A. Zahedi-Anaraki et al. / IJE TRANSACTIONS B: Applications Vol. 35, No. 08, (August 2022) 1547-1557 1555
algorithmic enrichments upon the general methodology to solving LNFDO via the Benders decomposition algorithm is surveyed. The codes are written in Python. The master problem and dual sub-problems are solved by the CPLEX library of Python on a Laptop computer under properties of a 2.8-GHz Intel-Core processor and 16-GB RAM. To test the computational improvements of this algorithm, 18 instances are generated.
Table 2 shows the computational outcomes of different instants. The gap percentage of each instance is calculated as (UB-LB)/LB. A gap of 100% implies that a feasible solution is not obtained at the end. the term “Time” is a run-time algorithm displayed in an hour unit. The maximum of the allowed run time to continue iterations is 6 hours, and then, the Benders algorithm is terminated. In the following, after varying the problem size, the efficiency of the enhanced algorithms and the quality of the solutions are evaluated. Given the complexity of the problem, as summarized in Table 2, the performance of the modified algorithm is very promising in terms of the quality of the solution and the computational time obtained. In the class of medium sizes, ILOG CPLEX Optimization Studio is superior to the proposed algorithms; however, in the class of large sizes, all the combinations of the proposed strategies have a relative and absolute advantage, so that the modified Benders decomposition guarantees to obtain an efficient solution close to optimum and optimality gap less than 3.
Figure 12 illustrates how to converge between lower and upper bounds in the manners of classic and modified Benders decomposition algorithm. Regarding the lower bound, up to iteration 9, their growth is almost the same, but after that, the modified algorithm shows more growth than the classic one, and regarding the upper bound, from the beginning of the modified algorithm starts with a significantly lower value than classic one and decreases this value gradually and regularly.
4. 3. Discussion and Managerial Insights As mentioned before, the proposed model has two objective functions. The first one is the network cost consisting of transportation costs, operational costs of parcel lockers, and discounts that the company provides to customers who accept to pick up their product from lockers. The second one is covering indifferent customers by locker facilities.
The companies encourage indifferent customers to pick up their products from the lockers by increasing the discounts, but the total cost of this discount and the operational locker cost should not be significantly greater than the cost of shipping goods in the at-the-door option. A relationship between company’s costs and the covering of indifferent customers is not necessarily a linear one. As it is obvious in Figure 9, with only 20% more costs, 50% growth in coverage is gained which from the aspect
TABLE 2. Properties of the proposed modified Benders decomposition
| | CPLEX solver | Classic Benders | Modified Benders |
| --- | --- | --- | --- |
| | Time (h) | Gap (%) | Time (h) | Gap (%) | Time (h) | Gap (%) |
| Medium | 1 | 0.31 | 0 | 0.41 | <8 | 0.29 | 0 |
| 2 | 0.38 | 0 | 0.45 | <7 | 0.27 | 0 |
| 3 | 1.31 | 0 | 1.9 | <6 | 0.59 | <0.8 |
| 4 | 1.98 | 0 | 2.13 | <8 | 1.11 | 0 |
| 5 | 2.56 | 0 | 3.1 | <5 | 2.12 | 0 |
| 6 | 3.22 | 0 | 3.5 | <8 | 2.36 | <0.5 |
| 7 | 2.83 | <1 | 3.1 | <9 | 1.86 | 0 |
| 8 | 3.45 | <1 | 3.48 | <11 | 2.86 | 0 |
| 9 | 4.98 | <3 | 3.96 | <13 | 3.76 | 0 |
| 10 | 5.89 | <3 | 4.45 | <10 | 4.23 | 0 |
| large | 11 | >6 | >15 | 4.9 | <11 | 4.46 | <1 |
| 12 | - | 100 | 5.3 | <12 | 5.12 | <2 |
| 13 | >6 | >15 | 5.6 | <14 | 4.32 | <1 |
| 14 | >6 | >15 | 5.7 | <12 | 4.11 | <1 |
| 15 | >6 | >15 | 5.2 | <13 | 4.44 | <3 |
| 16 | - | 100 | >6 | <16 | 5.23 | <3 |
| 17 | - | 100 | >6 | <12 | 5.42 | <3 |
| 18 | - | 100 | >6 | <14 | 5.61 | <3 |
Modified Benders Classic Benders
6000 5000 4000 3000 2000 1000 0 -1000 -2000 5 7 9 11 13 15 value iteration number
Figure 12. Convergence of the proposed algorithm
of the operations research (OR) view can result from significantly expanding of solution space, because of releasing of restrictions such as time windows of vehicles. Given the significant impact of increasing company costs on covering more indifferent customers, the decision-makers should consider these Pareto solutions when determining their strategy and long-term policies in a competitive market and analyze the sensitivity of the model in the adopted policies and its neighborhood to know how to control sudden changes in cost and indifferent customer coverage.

-*-

→ **Exercise aim**
Would you show all lines of the material above that contain the word "Given"?

→ **Answer to this problem**
Table 2 shows the computational outcomes of different instants. The gap percentage of each instance is calculated as (UB-LB)/LB. A gap of 100% implies that a feasible solution is not obtained at the end. the term “Time” is a run-time algorithm displayed in an hour unit. The maximum of the allowed run time to continue iterations is 6 hours, and then, the Benders algorithm is terminated. In the following, after varying the problem size, the efficiency of the enhanced algorithms and the quality of the solutions are evaluated. Given the complexity of the problem, as summarized in Table 2, the performance of the modified algorithm is very promising in terms of the quality of the solution and the computational time obtained. In the class of medium sizes, ILOG CPLEX Optimization Studio is superior to the proposed algorithms; however, in the class of large sizes, all the combinations of the proposed strategies have a relative and absolute advantage, so that the modified Benders decomposition guarantees to obtain an efficient solution close to optimum and optimality gap less than 3.
of the operations research (OR) view can result from significantly expanding of solution space, because of releasing of restrictions such as time windows of vehicles. Given the significant impact of increasing company costs on covering more indifferent customers, the decision-makers should consider these Pareto solutions when determining their strategy and long-term policies in a competitive market and analyze the sensitivity of the model in the adopted policies and its neighborhood to know how to control sudden changes in cost and indifferent customer coverage.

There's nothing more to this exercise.